La rédaction même de ce texte est caractéristique de la démarche de pensée du général, traumatisé par les conditions dans lesquelles l’armistice de 1940 a été signé et le gouvernement de Vichy légalement mis en place.

C’est pour éviter le retour de tels événements que le président de la République peut constitutionnellement, s’il le juge nécessaire, exercer l’ensemble des fonctions gouvernementales et législatives* sous la quadruple réserve suivante : 1o la nation doit être informée par un message, après consultation officielle du Premier ministre, des présidents des Assemblées et du Conseil constitutionnel ; 2o le Parlement est réuni de plein droit ; 3o on ne peut dissoudre l’Assemblée nationale pendant la durée d’exercice des pouvoirs exceptionnels ; 4o les mesures prises dans le cadre de ces pouvoirs doivent être inspirées par la volonté d’assurer — dans les moindres délais — aux pouvoirs publics constitutionnels les moyens d’accomplir leur mission, le Conseil constitutionnel étant consulté à leur sujet.

Application de l’article 16 a été faite du 23 avril au 30 septembre 1961 à la suite de la révolte d’une fraction de l’armée en pleine guerre d’Algérie. Le Conseil d’État s’est reconnu le droit de soumettre à sa censure le texte des ordonnances prises dans le cadre des pouvoirs exceptionnels.

R. M.

 G. Camus, l’État de nécessité en démocratie (L. G. D. J., 1965).

Necker (Jacques)

Financier et homme d’État (Genève 1732 - Coppet 1804).


Necker naît au sein d’une famille protestante. Son père, professeur de droit public allemand, est sujet du roi de Prusse avant d’obtenir en 1726 le droit de bourgeoisie dans la ville suisse où il se marie avec la fille du premier syndic.

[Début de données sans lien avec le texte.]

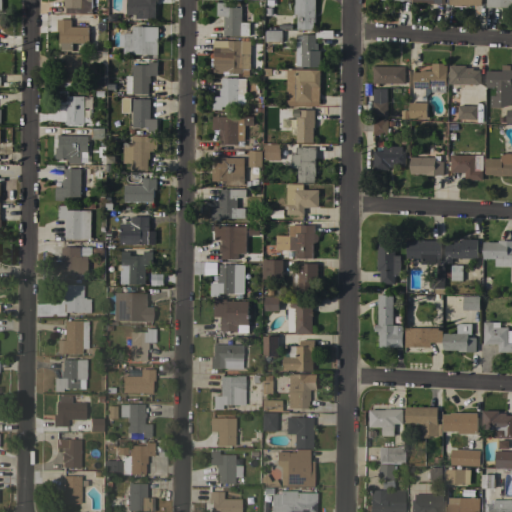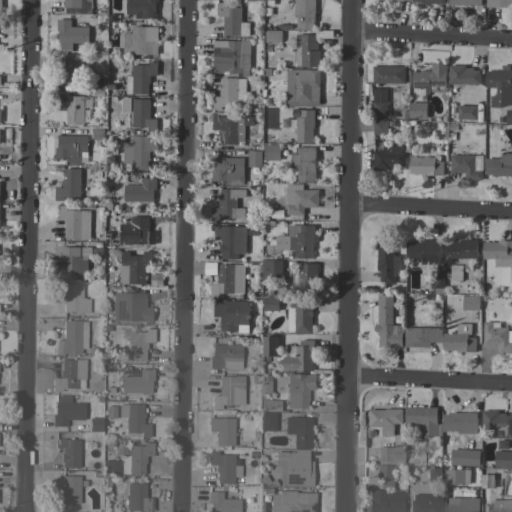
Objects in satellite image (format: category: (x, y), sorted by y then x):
building: (396, 0)
building: (426, 1)
building: (430, 1)
building: (463, 2)
building: (465, 2)
building: (497, 3)
building: (499, 3)
building: (1, 5)
building: (76, 6)
building: (78, 6)
building: (140, 8)
building: (141, 8)
building: (305, 13)
building: (303, 14)
building: (230, 20)
building: (233, 20)
building: (1, 22)
road: (429, 33)
building: (69, 34)
building: (71, 34)
building: (271, 35)
building: (273, 36)
building: (138, 40)
building: (141, 40)
building: (309, 48)
building: (305, 50)
building: (229, 57)
building: (229, 57)
building: (98, 58)
building: (71, 68)
building: (71, 71)
building: (387, 74)
building: (389, 74)
building: (462, 75)
building: (463, 75)
building: (428, 76)
building: (138, 78)
building: (140, 78)
building: (431, 78)
building: (301, 84)
building: (499, 85)
building: (500, 86)
building: (301, 87)
building: (230, 93)
building: (229, 94)
building: (378, 102)
building: (380, 104)
building: (71, 107)
building: (72, 107)
building: (416, 110)
building: (418, 110)
building: (465, 112)
building: (467, 112)
building: (0, 115)
building: (141, 115)
building: (143, 115)
building: (508, 116)
building: (509, 116)
building: (304, 126)
building: (305, 126)
building: (378, 127)
building: (380, 127)
building: (224, 129)
building: (227, 129)
building: (97, 133)
building: (70, 148)
building: (71, 148)
building: (137, 151)
building: (139, 151)
building: (270, 152)
building: (272, 152)
building: (252, 158)
building: (254, 158)
building: (388, 159)
building: (388, 159)
building: (477, 162)
building: (303, 163)
building: (304, 163)
building: (427, 165)
building: (468, 165)
building: (498, 165)
building: (499, 165)
building: (424, 166)
building: (463, 166)
building: (226, 170)
building: (228, 170)
building: (69, 184)
building: (68, 185)
building: (138, 191)
building: (140, 191)
building: (299, 198)
building: (298, 199)
building: (227, 204)
building: (228, 206)
road: (428, 209)
building: (75, 222)
building: (0, 223)
building: (74, 223)
building: (137, 231)
building: (135, 232)
building: (229, 240)
building: (231, 240)
building: (297, 240)
building: (296, 241)
building: (459, 250)
building: (462, 250)
building: (498, 252)
building: (498, 252)
road: (25, 256)
road: (182, 256)
road: (344, 256)
building: (426, 257)
building: (428, 258)
building: (387, 261)
building: (70, 262)
building: (71, 262)
building: (385, 263)
building: (133, 267)
building: (134, 267)
building: (211, 268)
building: (270, 269)
building: (271, 269)
building: (455, 272)
building: (304, 277)
building: (227, 279)
building: (229, 280)
building: (304, 280)
building: (71, 297)
building: (74, 297)
building: (471, 302)
building: (270, 303)
building: (469, 303)
building: (271, 304)
building: (128, 306)
building: (130, 306)
building: (229, 313)
building: (231, 314)
building: (298, 317)
building: (300, 317)
building: (386, 323)
building: (388, 324)
building: (71, 336)
building: (420, 336)
building: (422, 336)
building: (496, 336)
building: (498, 336)
building: (73, 337)
building: (458, 339)
building: (460, 339)
building: (137, 343)
building: (139, 343)
building: (268, 346)
building: (270, 346)
building: (224, 355)
building: (226, 355)
building: (300, 356)
building: (298, 357)
building: (69, 374)
building: (70, 374)
road: (427, 380)
building: (138, 381)
building: (137, 382)
building: (276, 383)
building: (297, 389)
building: (299, 389)
building: (227, 391)
building: (229, 391)
building: (270, 405)
building: (65, 409)
building: (67, 410)
building: (110, 412)
building: (134, 417)
building: (133, 418)
building: (383, 419)
building: (421, 419)
building: (266, 420)
building: (386, 420)
building: (423, 420)
building: (267, 421)
building: (458, 422)
building: (460, 422)
building: (497, 423)
building: (497, 423)
building: (221, 429)
building: (223, 429)
building: (297, 430)
building: (299, 431)
building: (67, 451)
building: (69, 451)
building: (388, 454)
building: (390, 454)
building: (463, 457)
building: (465, 457)
building: (130, 459)
building: (502, 459)
building: (503, 459)
building: (130, 460)
building: (224, 466)
building: (224, 466)
building: (292, 467)
building: (294, 467)
building: (382, 470)
building: (384, 471)
building: (432, 473)
building: (431, 474)
building: (453, 476)
building: (458, 476)
building: (267, 481)
building: (488, 481)
building: (69, 489)
building: (66, 490)
building: (135, 496)
building: (138, 497)
building: (383, 499)
building: (290, 500)
building: (386, 500)
building: (290, 501)
building: (222, 502)
building: (424, 502)
building: (220, 503)
building: (426, 503)
building: (461, 504)
building: (463, 504)
building: (497, 505)
building: (498, 506)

Jacques est envoyé en 1750 à la Banque de Paris du Genevois Isaac Vernet. Douze ans plus tard, il fonde avec l’aide d’amis sa propre banque. Il a trente ans. Pendant une dizaine d’années, il va spéculer sur les blés et surtout prêter de l’argent au Trésor royal. En 1772, il se retire des affaires, fortune faite. Entre-temps, en 1764, le banquier s’est marié. La demoiselle Suzanne Curchod (1739-1794) qu’il a épousée est fille d’un ministre de la religion réformée ; elle est sans fortune, et, chose rare pour l’époque, le mariage est un mariage d’amour. Mme Necker ouvre salon, et les beaux esprits du temps y côtoient Marmontel, Buffon ou Laharpe. Necker y prépare son ascension aux responsabilités d’État. Son Éloge de Colbert est couronné par l’Académie française en 1773, mais lui vaut l’animosité des physiocrates*, dont il a attaqué le guide spirituel : Quesnay*. C’est un homme proche de ces économistes, Turgot*, qui est appelé au poste de contrôleur général des finances. Déçu de voir la place lui échapper, Necker luttera contre les mesures prises par le nouveau ministre. Il attaque tout particulièrement, dans son Essai sur la législation et le commerce des grains (1775), la libre circulation des grains. Le livre paraît au moment même où a lieu la « guerre des farines », qui va être une des causes de la disgrâce de Turgot en 1776. Celle-ci acquise, et après le court ministère de J. E. B. de Clugny de Nuits (1729-1776), Necker est appelé, avec l’appui de Maurepas, à réorganiser les finances royales. Il sera non pas contrôleur, car son appartenance à la religion réformée lui interdit l’entrée au Conseil, mais directeur général des finances (29 juin 1777).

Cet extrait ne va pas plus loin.